### REQUEST
Reproduce the text of every entry below verbatim, omitting the pictures.

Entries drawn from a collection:
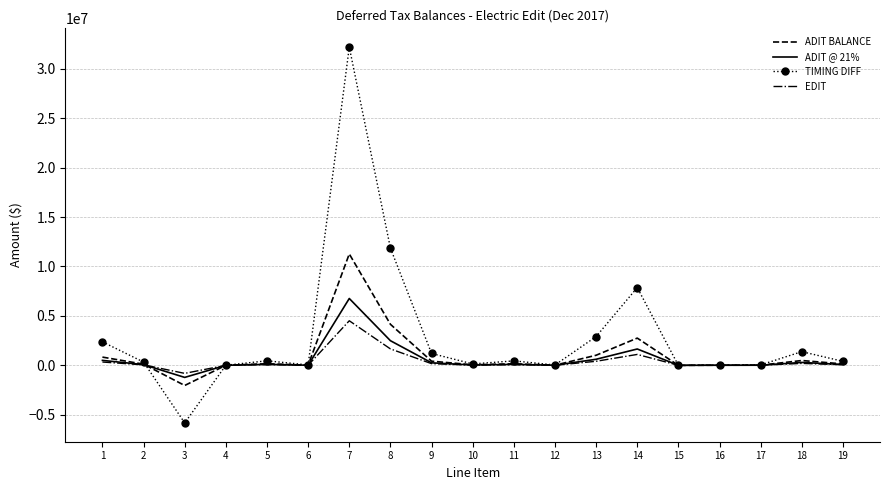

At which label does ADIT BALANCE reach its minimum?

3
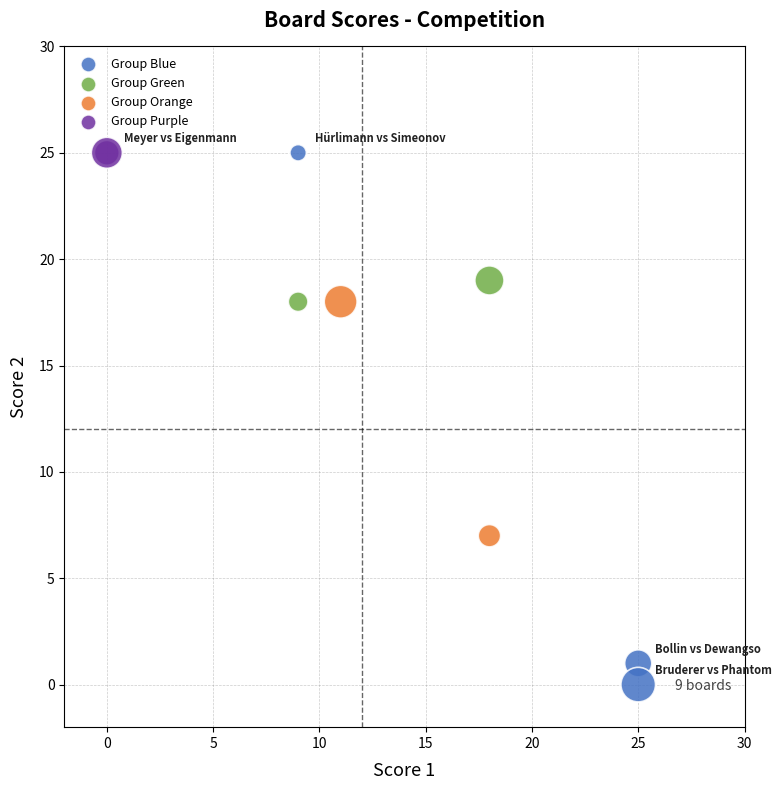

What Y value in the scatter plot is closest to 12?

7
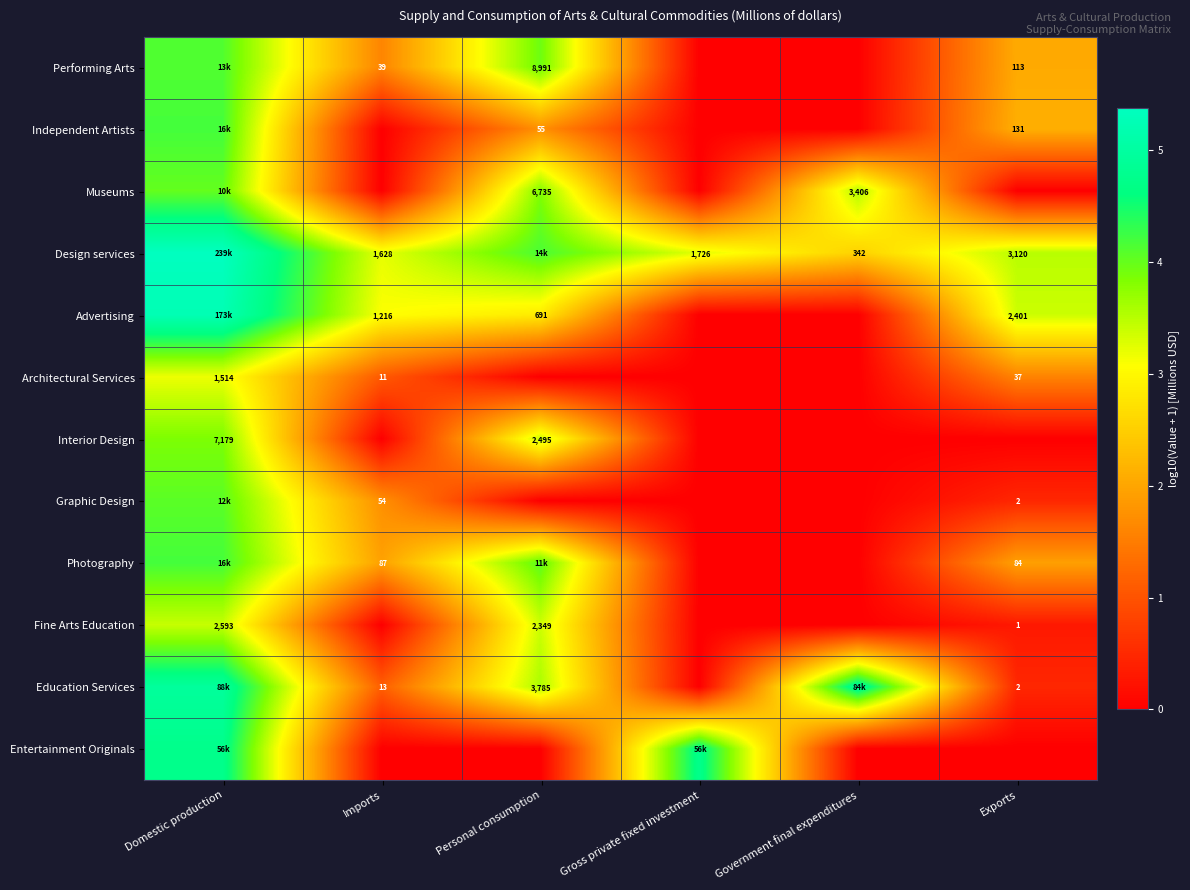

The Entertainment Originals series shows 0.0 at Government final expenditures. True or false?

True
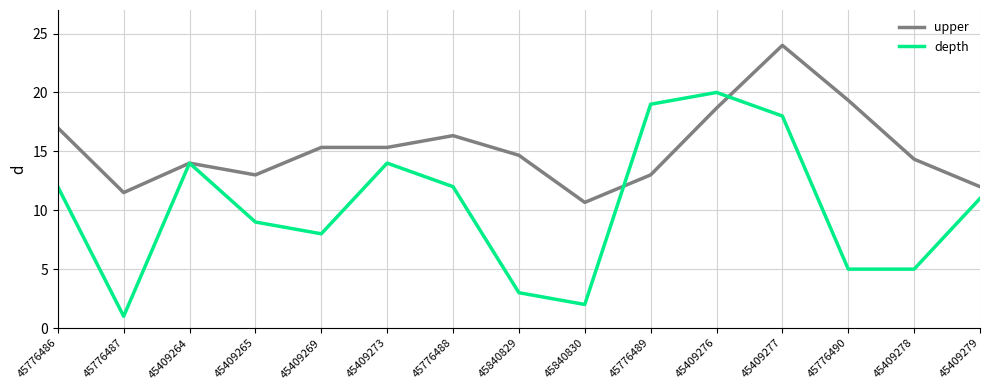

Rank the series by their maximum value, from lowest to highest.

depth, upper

### ANSWER TO THIS EXERCISE
At which label does ADIT BALANCE reach its minimum?

3

What Y value in the scatter plot is closest to 12?

7

The Entertainment Originals series shows 0.0 at Government final expenditures. True or false?

True

Rank the series by their maximum value, from lowest to highest.

depth, upper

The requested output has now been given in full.